PROVIDED RECORDS.
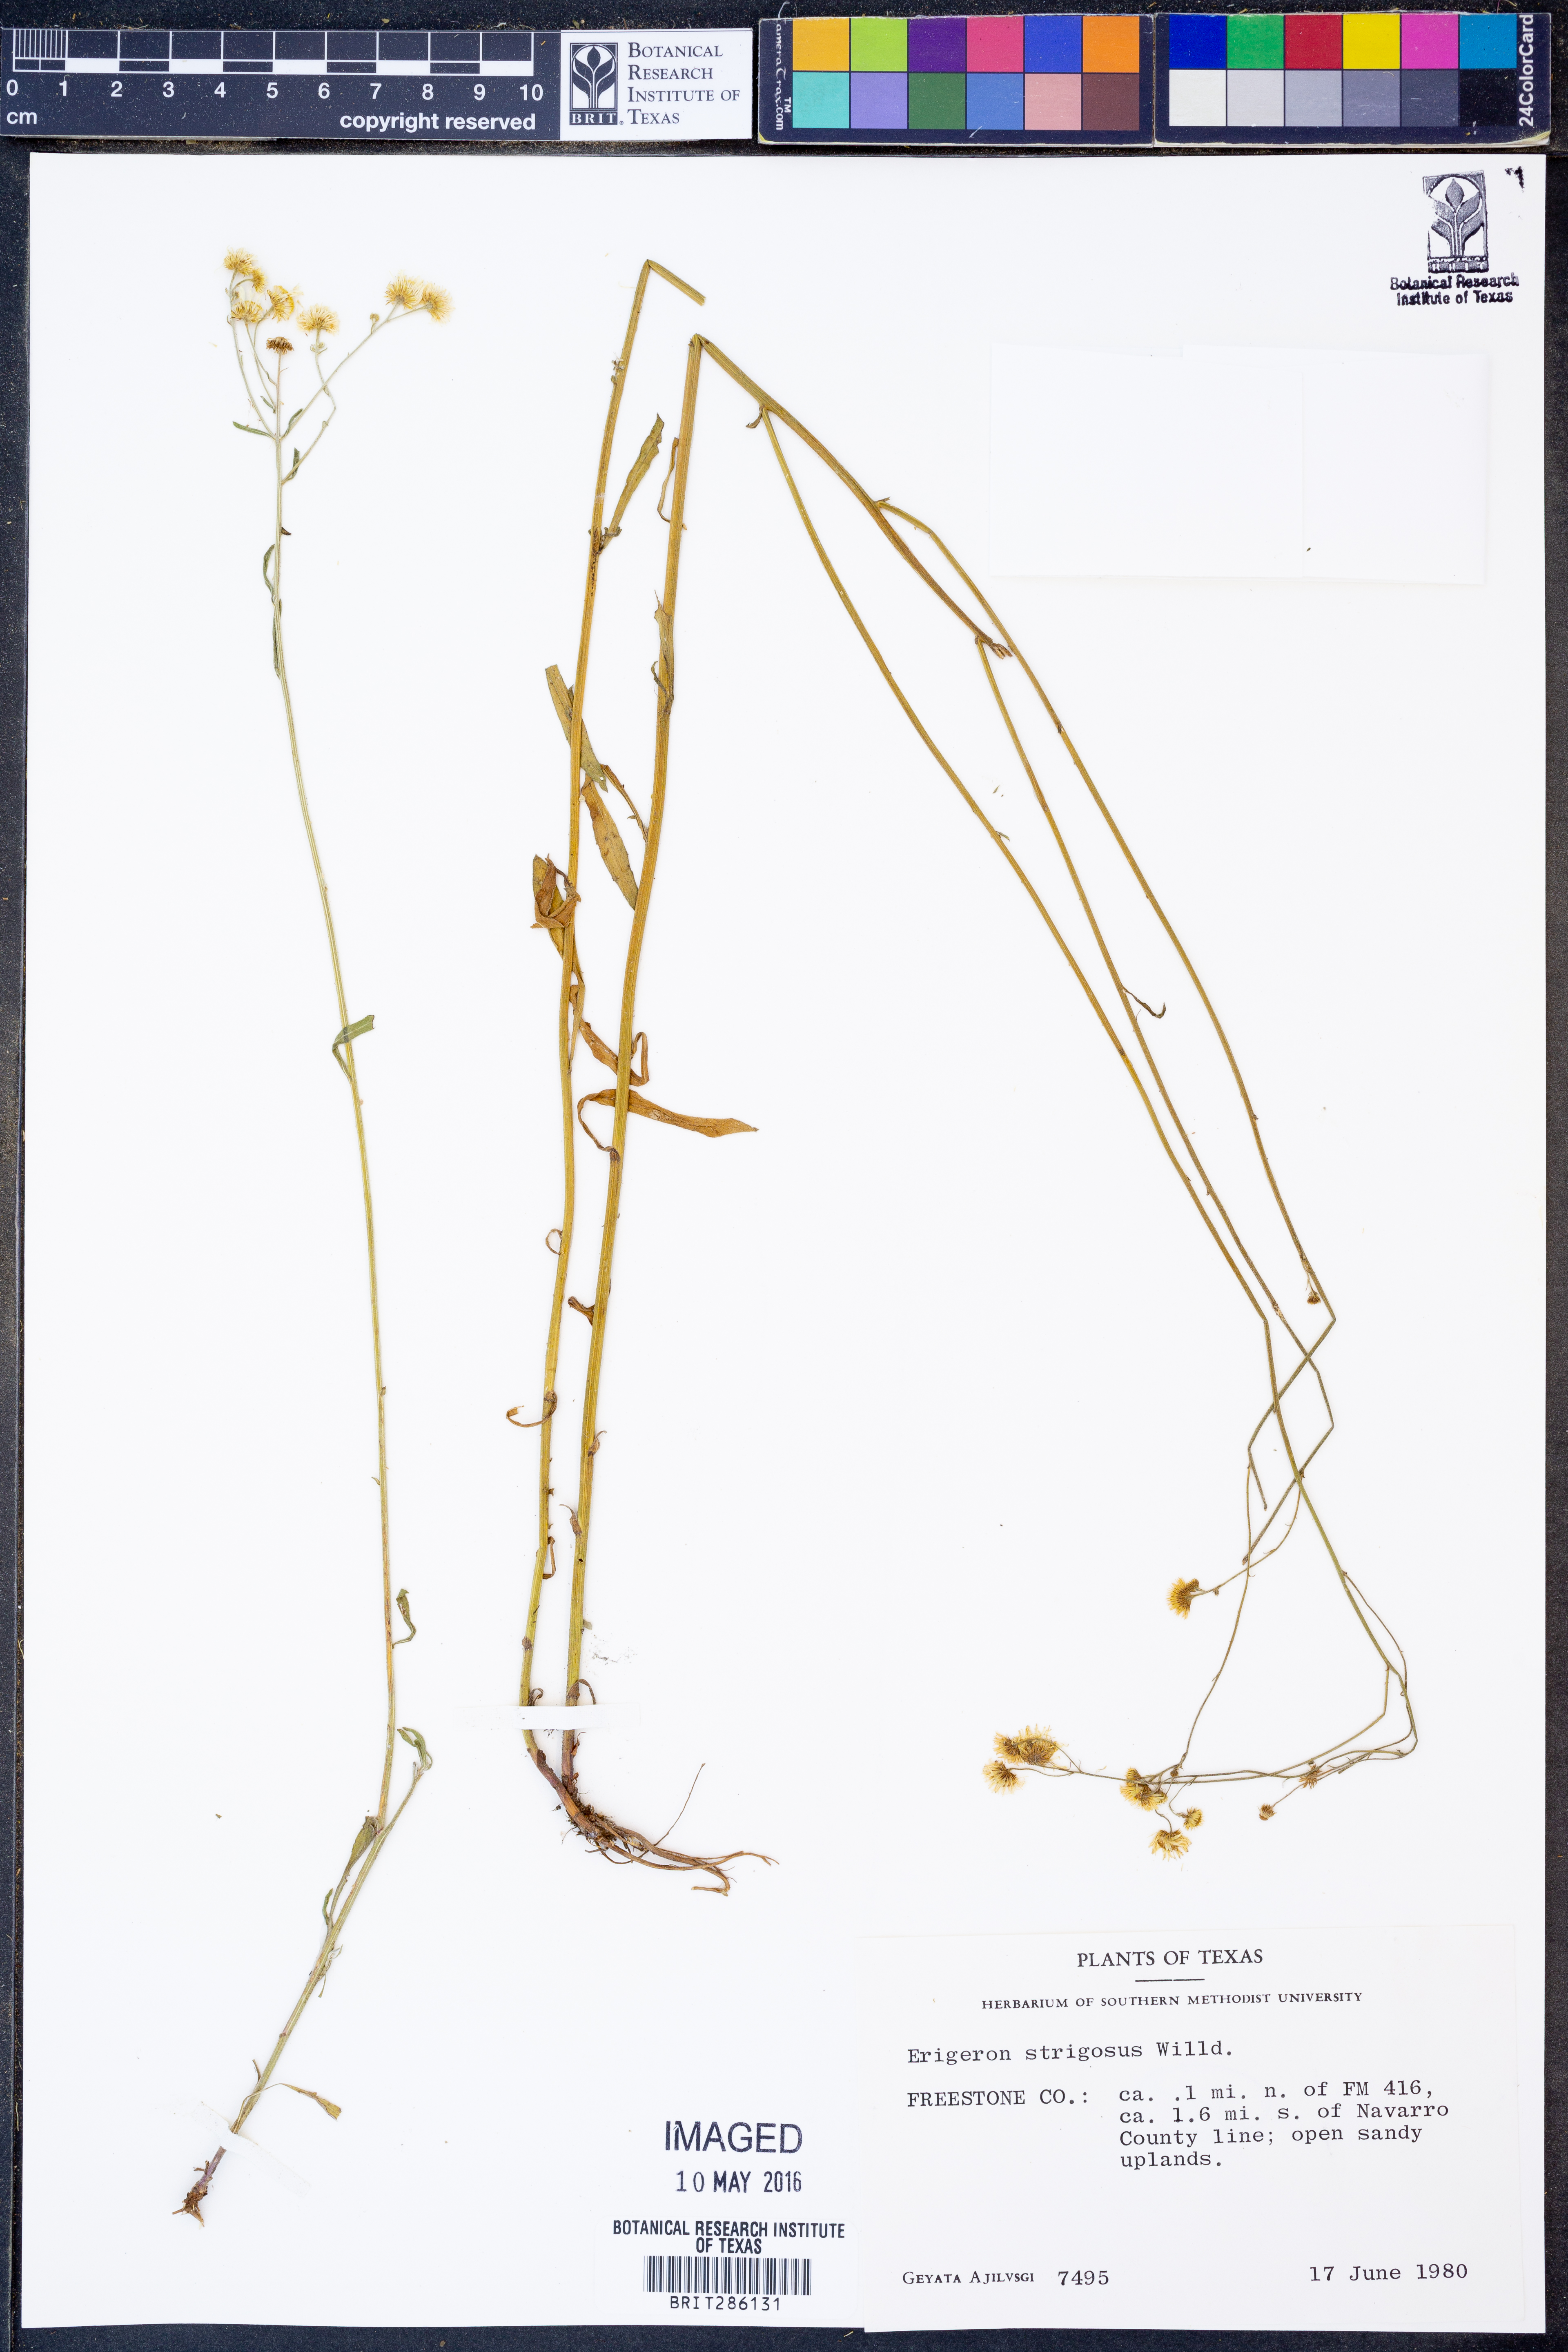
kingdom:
--
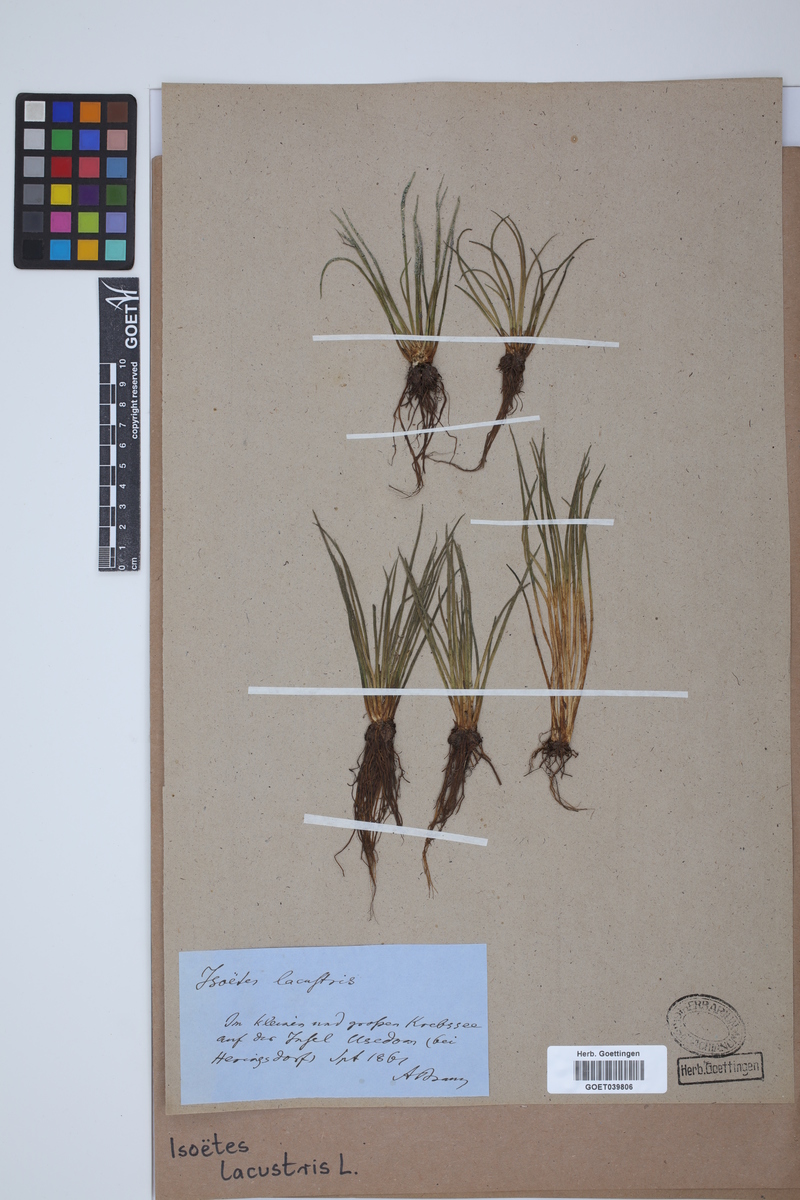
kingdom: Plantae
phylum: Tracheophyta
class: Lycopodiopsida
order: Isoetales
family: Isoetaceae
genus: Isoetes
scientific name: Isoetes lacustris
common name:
...
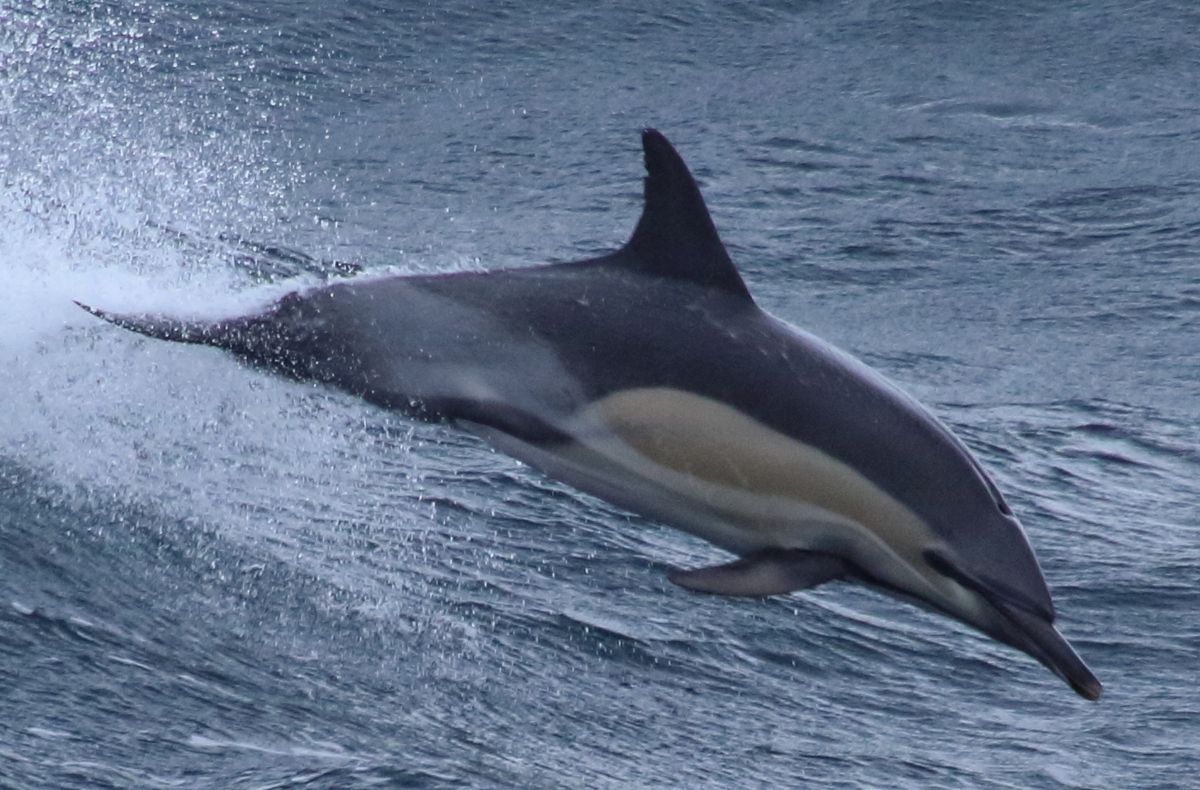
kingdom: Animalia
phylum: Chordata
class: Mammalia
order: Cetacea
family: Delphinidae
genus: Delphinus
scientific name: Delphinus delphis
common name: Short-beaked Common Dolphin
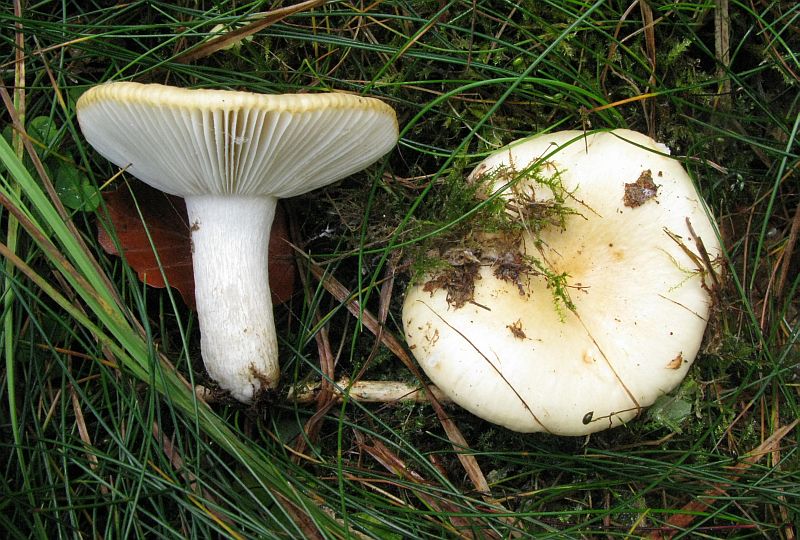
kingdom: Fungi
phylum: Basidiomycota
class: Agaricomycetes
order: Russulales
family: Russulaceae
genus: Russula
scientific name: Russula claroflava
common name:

WHAT YOU HAVE TO DO. Select each line of the entries above that contains the word "scientific" and copy it.

CORRECT RESPONSE.
scientific name: Isoetes lacustris
scientific name: Delphinus delphis
scientific name: Russula claroflava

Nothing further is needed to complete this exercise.